Eine weitere Möglichkeit wäre auch die Nutzung als Treffpunkt. Denn ein „Nationales Zentrum“, wie es die Dortmunder Neonazis in der Vergangenheit immer wieder versucht hatten zu errichten, fehlt ihnen derzeit. So fungierte längere Zeit eine Immobilie an der Rheinischen Straße 135 als Veranstaltungsort für Vorträge und Partys sowie als Lagermöglichkeit. Nachdem wir im Sommer 2010 die Kaufabsicht des Hauses durch die Neonazis publik machten, kam ihnen die Stadt Dortmund auf öffentlichen Druck hin zuvor und kaufte das Haus. Wenige Zeit später kündigte sie den Neonazis, die nur im Mietverhältnis standen. Mittlerweile befindet sich in den Räumlichkeiten an der Rheinischen Straße ein städtisches Jugendzentrum.

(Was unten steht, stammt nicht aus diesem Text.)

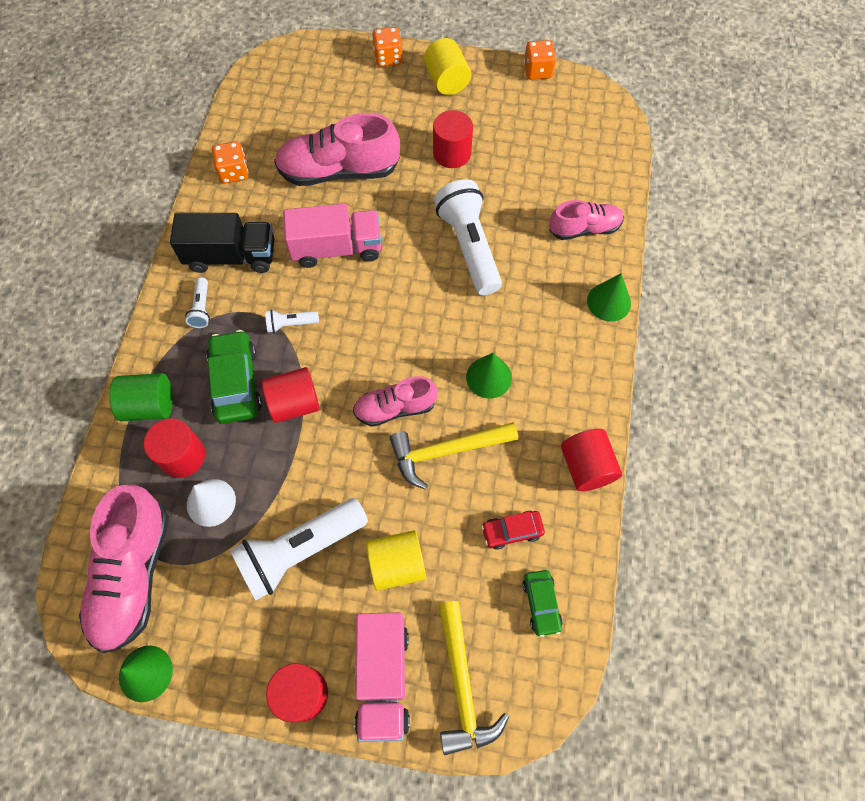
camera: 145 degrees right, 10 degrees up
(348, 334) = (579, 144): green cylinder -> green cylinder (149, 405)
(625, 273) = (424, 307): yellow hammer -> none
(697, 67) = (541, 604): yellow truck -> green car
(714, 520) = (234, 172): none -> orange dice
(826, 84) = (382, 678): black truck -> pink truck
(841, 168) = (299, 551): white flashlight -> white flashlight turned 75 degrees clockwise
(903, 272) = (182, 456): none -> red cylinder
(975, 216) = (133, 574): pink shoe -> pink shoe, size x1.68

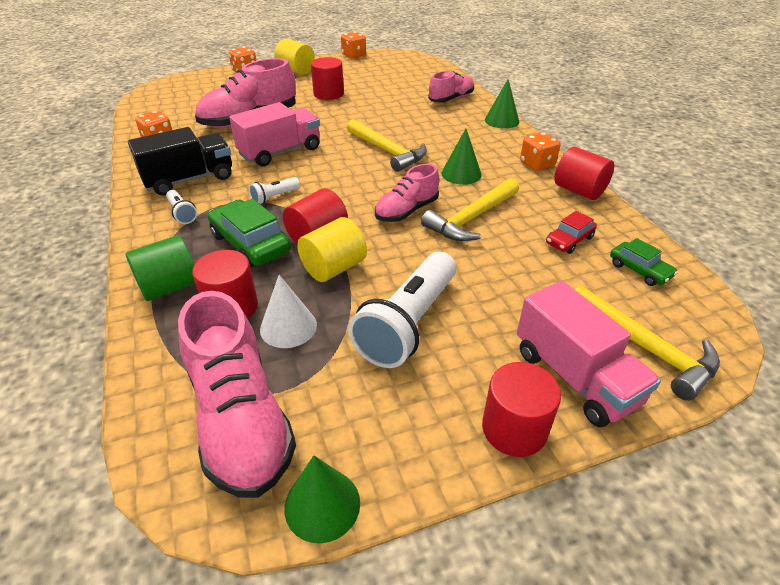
camera: 30 degrees left, 25 degrees down
(397, 564) = (503, 295): yellow cylinder -> yellow cylinder (333, 268)
(441, 300) = (387, 151): none -> yellow hammer
(469, 246) = (381, 125): white flashlight -> none
(580, 402) = (537, 164): none -> orange dice

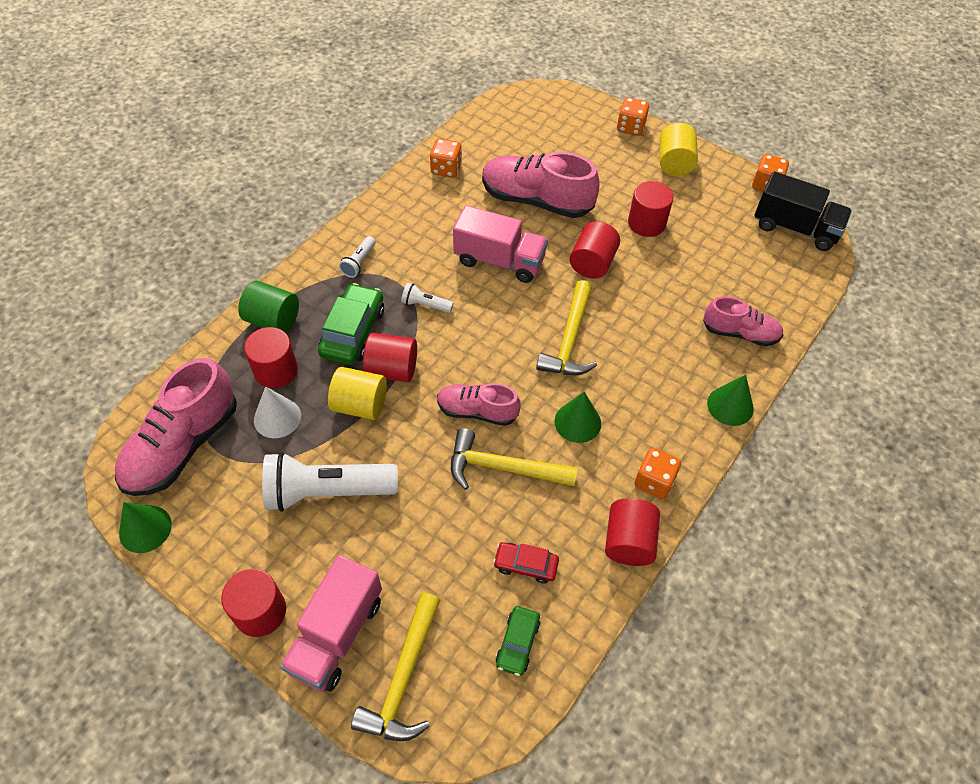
camera: 55 degrees right, 15 degrees up
(189, 179) = (406, 232): black truck -> black truck (795, 228)
(334, 121) = (592, 263): none -> red cylinder

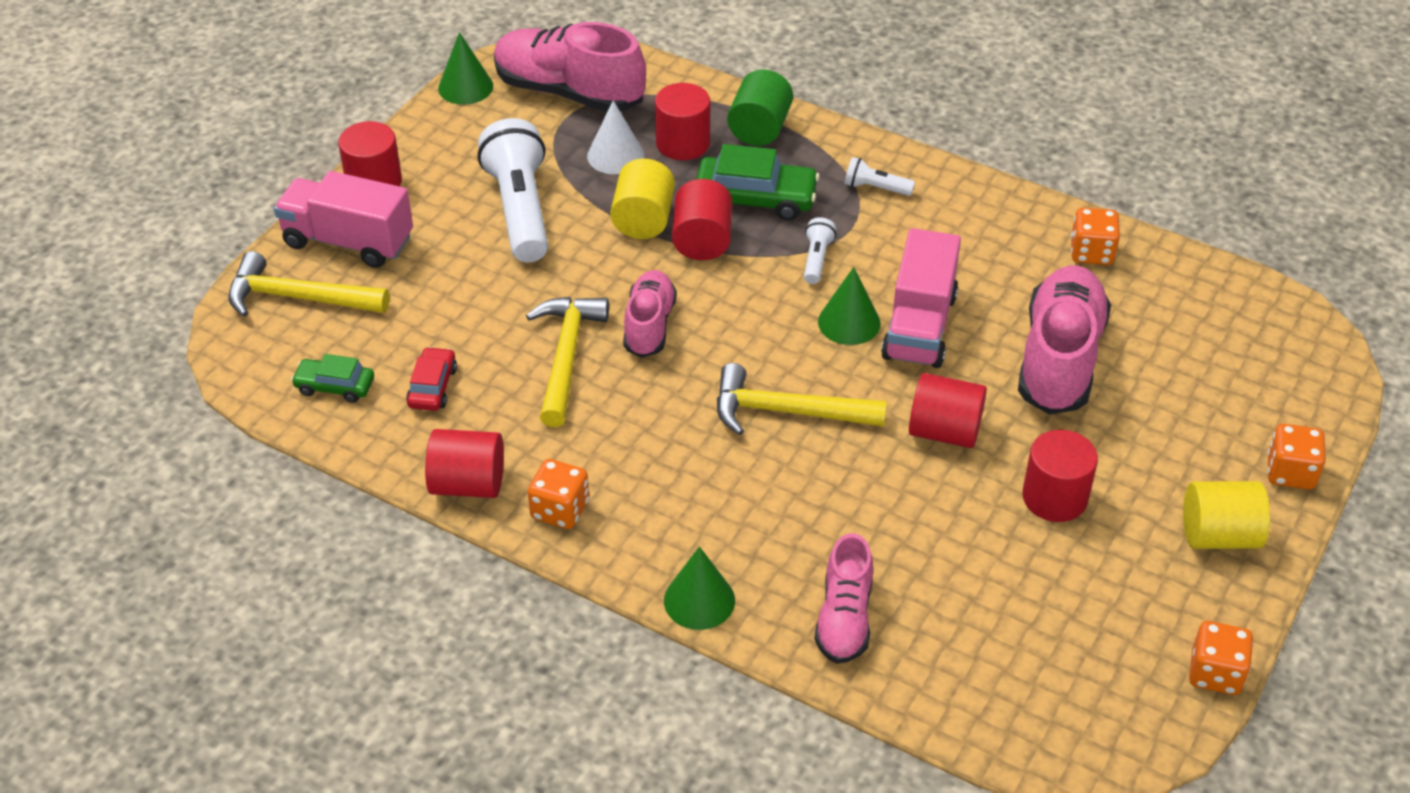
camera: 85 degrees right, 10 degrees down
(577, 422) = (646, 426): green cone -> green cone (849, 322)
(795, 228) = (1113, 713): black truck -> none

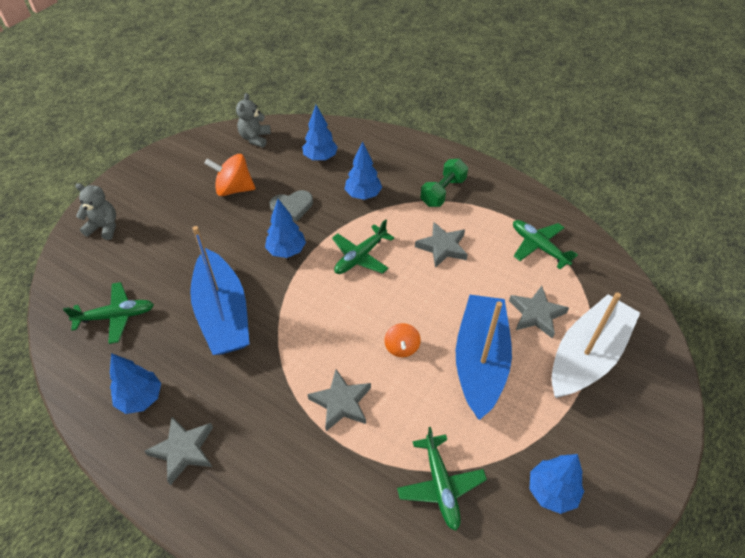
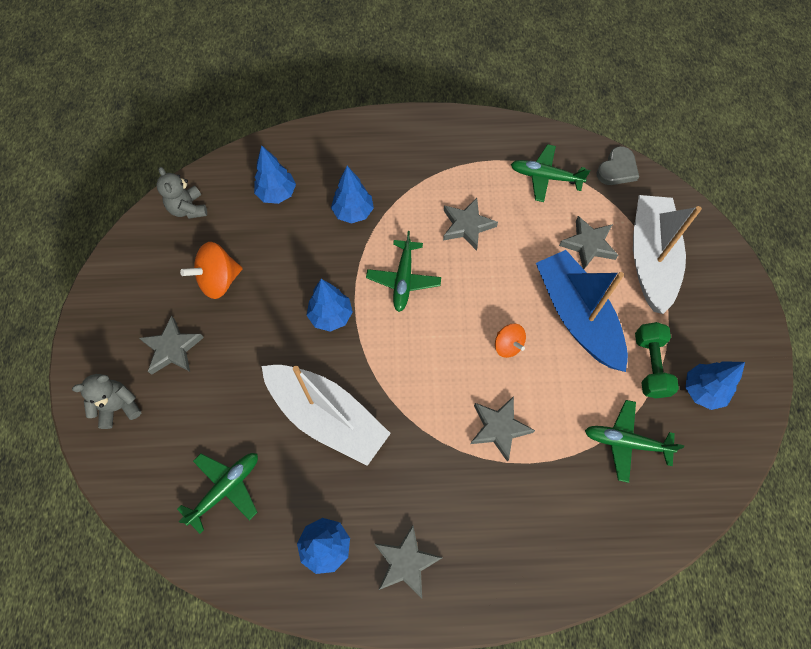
camera: 35 degrees left, 15 degrees up
(167, 212) = (172, 348): none -> grey star
(223, 313) = (327, 417): blue boat -> white boat
(292, 207) = (296, 265): grey heart -> grey heart (617, 169)
(440, 485) = (625, 442): green plane -> green plane turned 150 degrees clockwise
(443, 192) = (423, 166): green dumbbell -> green dumbbell (650, 365)

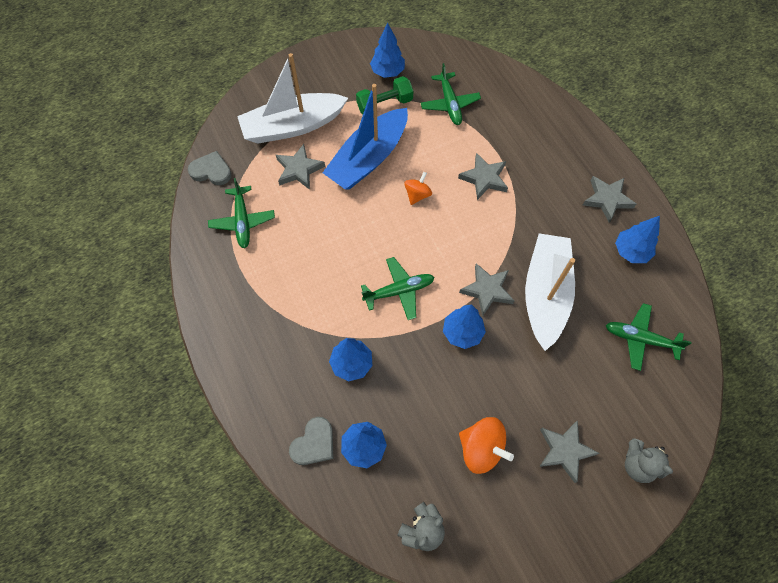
camera: 115 degrees left, 0 degrees up
(301, 161) = (314, 443): none -> grey heart
(467, 226) = (322, 263): grey star -> grey star (487, 290)

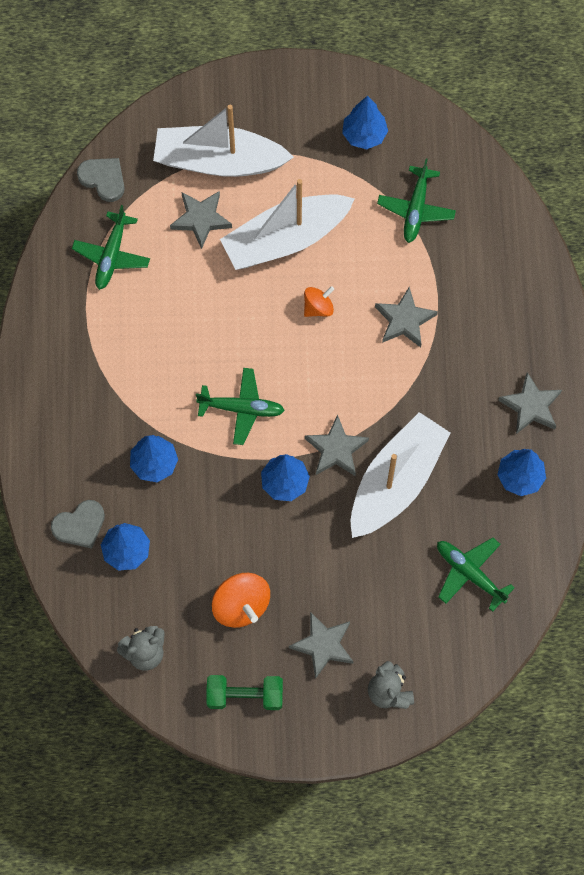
camera: 25 degrees right, 5 degrees up
(368, 158) = (285, 239): blue boat -> white boat
(384, 104) = (339, 177): green dumbbell -> green dumbbell (245, 695)

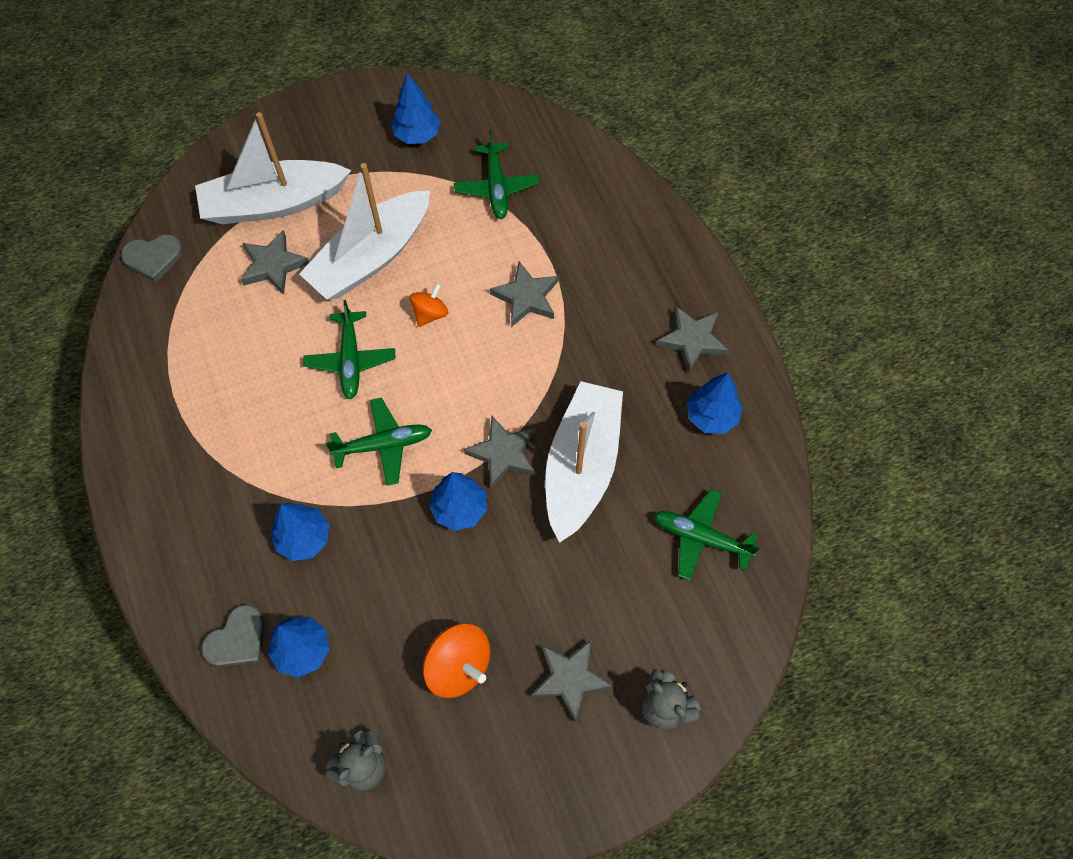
camera: 20 degrees left, 5 degrees down
(103, 179) = (154, 258): grey heart -> grey heart turned 150 degrees clockwise
(112, 255) = (186, 331): green plane -> green plane (351, 360)
(245, 695) = (500, 773): green dumbbell -> none

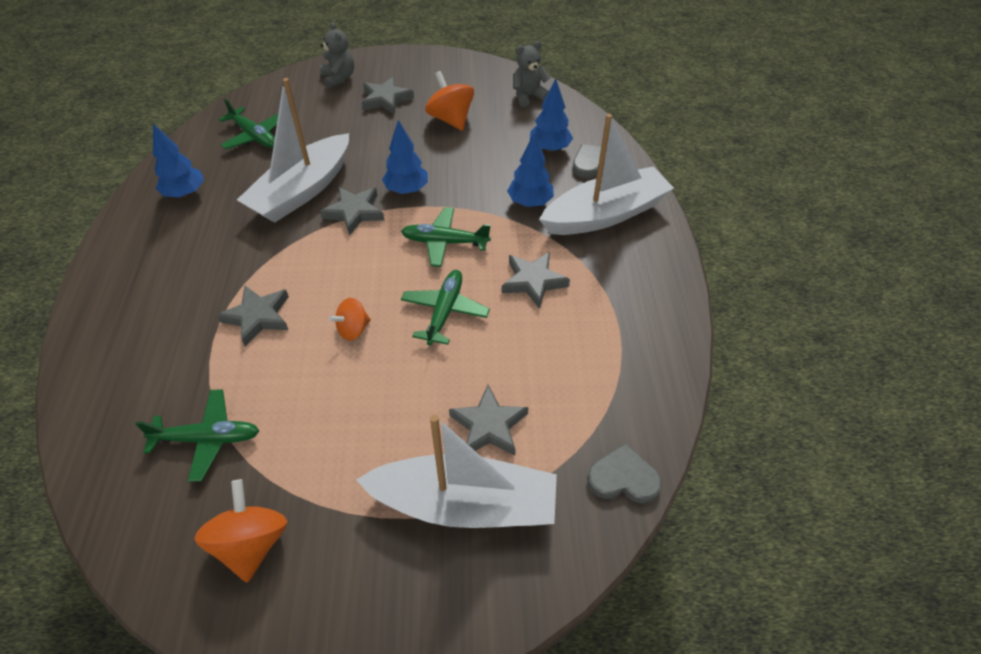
camera: 160 degrees left, 15 degrees down
(371, 257) = (382, 402): white boat -> white boat (605, 214)
(417, 135) = (251, 544): blue tree -> orange spinning top
(496, 187) = (207, 438): green plane -> green plane turned 75 degrees clockwise
(692, 340) = (150, 244): grey star -> grey star (533, 281)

Im November 2012 wurde dann bekannt, dass der Neonazi Dietrich Surmann ein Ladenlokal im Stadtteil Huckarde erworben hatte. Nach eigenen Informationen der Neonazis sollte dort eine Geschäftsstelle der Partei „Die Rechte“ entstehen. Nach anfänglich ambitionierten Renovierungsarbeiten mussten diese jedoch bald eingestellt werden, als herauskam, dass die offenbar mit wenig Statik-Kenntnissen ausgestatteten Neonazis eine tragende Wand herausgeschlagen hatten. Das Bauamt untersagte daraufhin jeglichen Zutritt zu dem Ladenlokal, sodass auch dieses Objekt nicht weiter genutzt werden konnte. Daher ist nicht auszuschließen, dass nun das neu gekaufte Haus an der Siepenmühle ähnliche Funktionen haben soll, um so wieder einen Treffpunkt aufbauen zu können.

Wie weiter?

Da das Haus bereits gekauft ist, kann eine Strategie wie im Fall der „Rheinischen Straße 135″ nicht mehr funktionieren. Wir haben uns dazu entschlossen, den Hauskauf öffentlich zu machen, um auf dessen Auswirkungen aufmerksam zu machen. Ein Immobilie dieser Größe ermöglicht den Dortmunder Neonazis Formen der Infrastruktur, die ihnen nach dem Verbot des „Nationalen Widerstands Dortmund“ im Jahre 2012 verloren gingen. Durch die ruhige Lage des Hauses wäre es den Neonazis zudem möglich, relativ ungestört Veranstaltungen abzuhalten. Zusammenfassend kann also konstatiert werden, dass ein neues Haus den Dortmunder Neonazis verschiedene Vorteile verschaffen wird. Wir werden die Entwicklungen daher weiterhin beobachten und dokumentieren. Ferner wäre zu prüfen, ob weitere Kaufabsichten von Immobilieneigentum durch Neoanazis – sowohl aus Dortmund als auch aus anderen Städten – vorliegen könnten, um so möglichst früh den Erwerb von weiteren Häusern aus den genannten Gründen verhindern zu können. Die Stadt Dortmund und Immobiliengesellschaften wären weiterhin gut damit beraten, sich mit dem Personal der hiesigen Neoanzi-Szene zu beschäftigen, um weiteren Raumgewinnen der Neonazis auch präventiv begegnen zu können.